Assumptions and limitations to keep in mind
This calculator intentionally uses the simplest common reversible binding model. It assumes a single class of equivalent binding sites, constant free antigen concentration, no depletion of ligand, no cooperative effects, and an initially unbound population. Those assumptions are appropriate for quick reasoning and for many dilute, pseudo-first-order setups, but they are not universal.
Real systems can deviate in several ways.

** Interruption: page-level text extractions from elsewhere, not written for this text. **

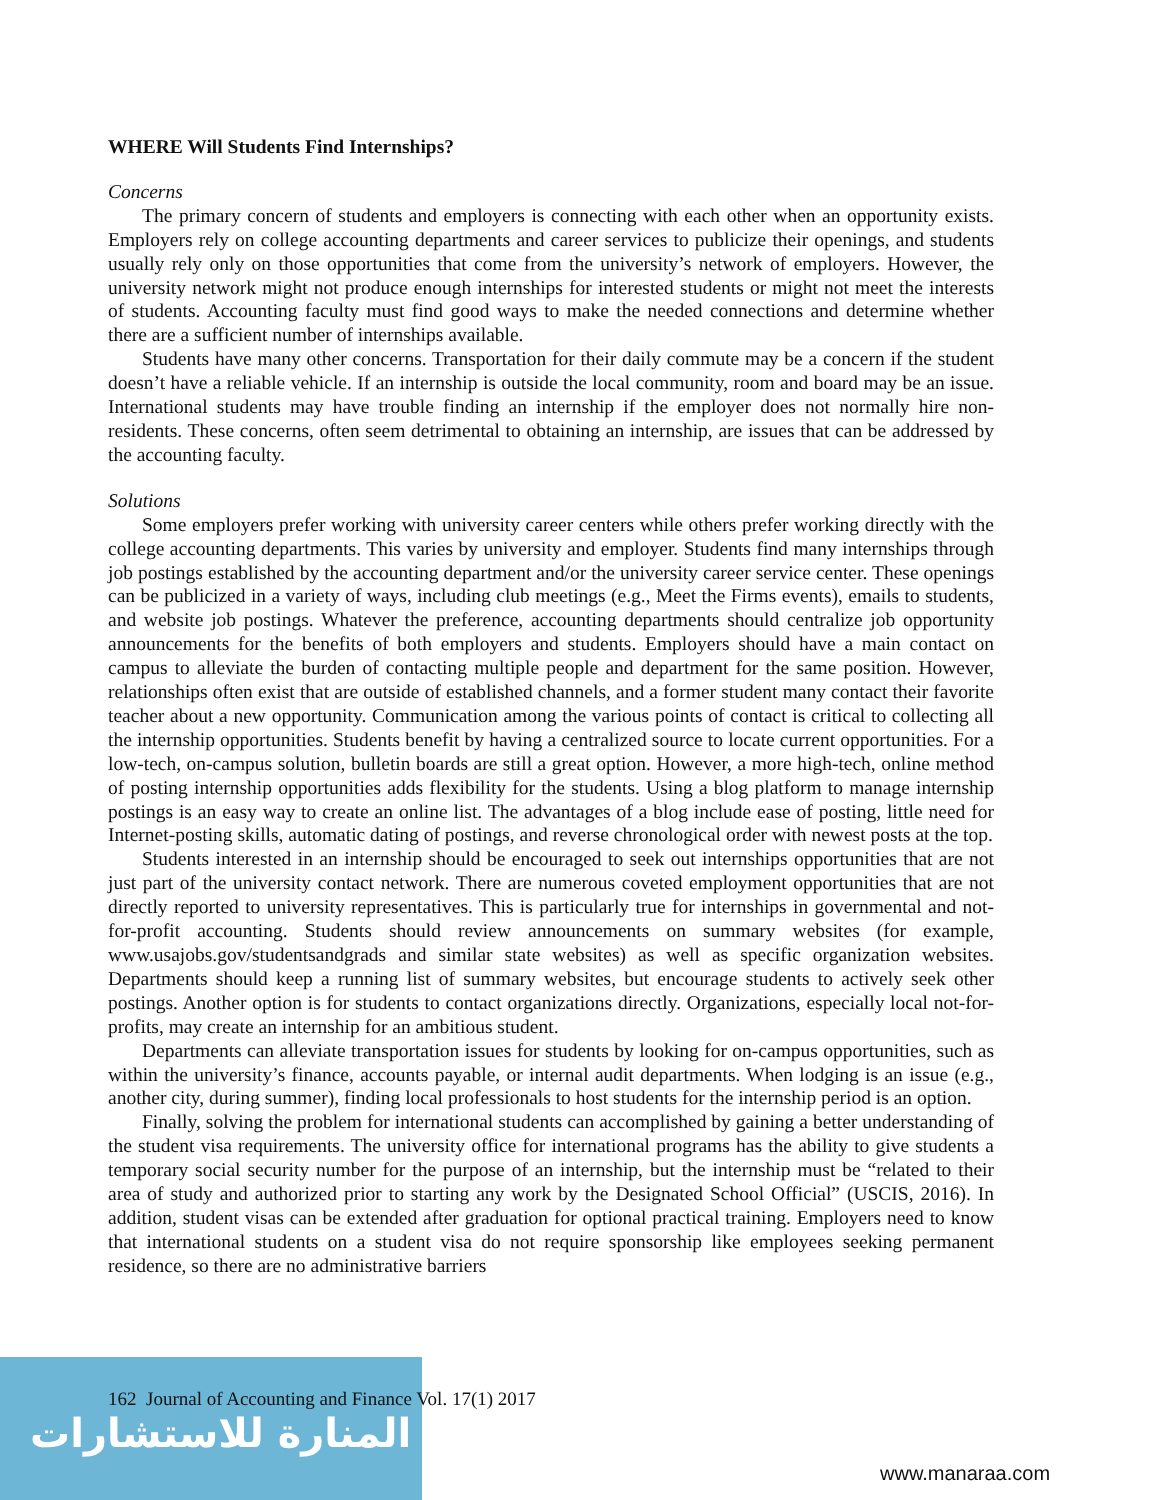WHERE Will Students Find Internships?
Concerns
The primary concern of students and employers is connecting with each other when an opportunity exists. Employers rely on college accounting departments and career services to publicize their openings, and students usually rely only on those opportunities that come from the university’s network of employers. However, the university network might not produce enough internships for interested students or might not meet the interests of students. Accounting faculty must find good ways to make the needed connections and determine whether there are a sufficient number of internships available.
Students have many other concerns. Transportation for their daily commute may be a concern if the student doesn’t have a reliable vehicle. If an internship is outside the local community, room and board may be an issue. International students may have trouble finding an internship if the employer does not normally hire non-residents. These concerns, often seem detrimental to obtaining an internship, are issues that can be addressed by the accounting faculty.
Solutions
Some employers prefer working with university career centers while others prefer working directly with the college accounting departments. This varies by university and employer. Students find many internships through job postings established by the accounting department and/or the university career service center. These openings can be publicized in a variety of ways, including club meetings (e.g., Meet the Firms events), emails to students, and website job postings. Whatever the preference, accounting departments should centralize job opportunity announcements for the benefits of both employers and students. Employers should have a main contact on campus to alleviate the burden of contacting multiple people and department for the same position. However, relationships often exist that are outside of established channels, and a former student many contact their favorite teacher about a new opportunity. Communication among the various points of contact is critical to collecting all the internship opportunities. Students benefit by having a centralized source to locate current opportunities. For a low-tech, on-campus solution, bulletin boards are still a great option. However, a more high-tech, online method of posting internship opportunities adds flexibility for the students. Using a blog platform to manage internship postings is an easy way to create an online list. The advantages of a blog include ease of posting, little need for Internet-posting skills, automatic dating of postings, and reverse chronological order with newest posts at the top.
Students interested in an internship should be encouraged to seek out internships opportunities that are not just part of the university contact network. There are numerous coveted employment opportunities that are not directly reported to university representatives. This is particularly true for internships in governmental and not-for-profit accounting. Students should review announcements on summary websites (for example, www.usajobs.gov/studentsandgrads and similar state websites) as well as specific organization websites. Departments should keep a running list of summary websites, but encourage students to actively seek other postings. Another option is for students to contact organizations directly. Organizations, especially local not-for-profits, may create an internship for an ambitious student.
Departments can alleviate transportation issues for students by looking for on-campus opportunities, such as within the university’s finance, accounts payable, or internal audit departments. When lodging is an issue (e.g., another city, during summer), finding local professionals to host students for the internship period is an option.
Finally, solving the problem for international students can accomplished by gaining a better understanding of the student visa requirements. The university office for international programs has the ability to give students a temporary social security number for the purpose of an internship, but the internship must be “related to their area of study and authorized prior to starting any work by the Designated School Official” (USCIS, 2016). In addition, student visas can be extended after graduation for optional practical training. Employers need to know that international students on a student visa do not require sponsorship like employees seeking permanent residence, so there are no administrative barriers
المنارة للاستشارات
162 Journal of Accounting and Finance Vol. 17(1) 2017
www.manaraa.com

Multivalent binding and avidity can make apparent dissociation slower than a single-site model predicts. Surface transport limits in SPR or BLI can make the measured rise appear slower than the true molecular association rate. Competitive binders, rebinding, conformational changes, heterogeneous site populations, and irreversible steps can also change the shape of the curve. When any of those effects dominate, use this calculator as an intuition builder rather than a final analytical fit.
The page also treats the entered antigen concentration as constant during the observation. That is usually reasonable when antigen is in large excess relative to available antibody sites. If ligand is substantially depleted by binding, the true kinetics can shift over time. Likewise, the half-life output is derived directly from koff and does not include additional assay-specific signal decay mechanisms.
In short, the tool is most reliable as a compact planning model: it helps you compare scenarios, understand the role of each kinetic constant, and check whether an assay window is aligned with the underlying physics. It should not replace full kinetic fitting or domain-specific experimental validation when the stakes are high.
Optional mini-game: Affinity Gate
This short canvas game turns the same kinetic ideas into a quick skill challenge. You rotate a binding pocket around an encounter ring and decide when to keep it narrow for specificity or widen it for faster capture. A wide pocket behaves like a higher effective encounter rate, which helps weak binders but also increases the chance of grabbing decoys. Stable complexes stay on the antibody longer, while weak ones dissociate quickly during the wash phase. The math of the calculator stays separate; the game is simply a visual, replayable way to feel the tradeoff between association speed and binding stability.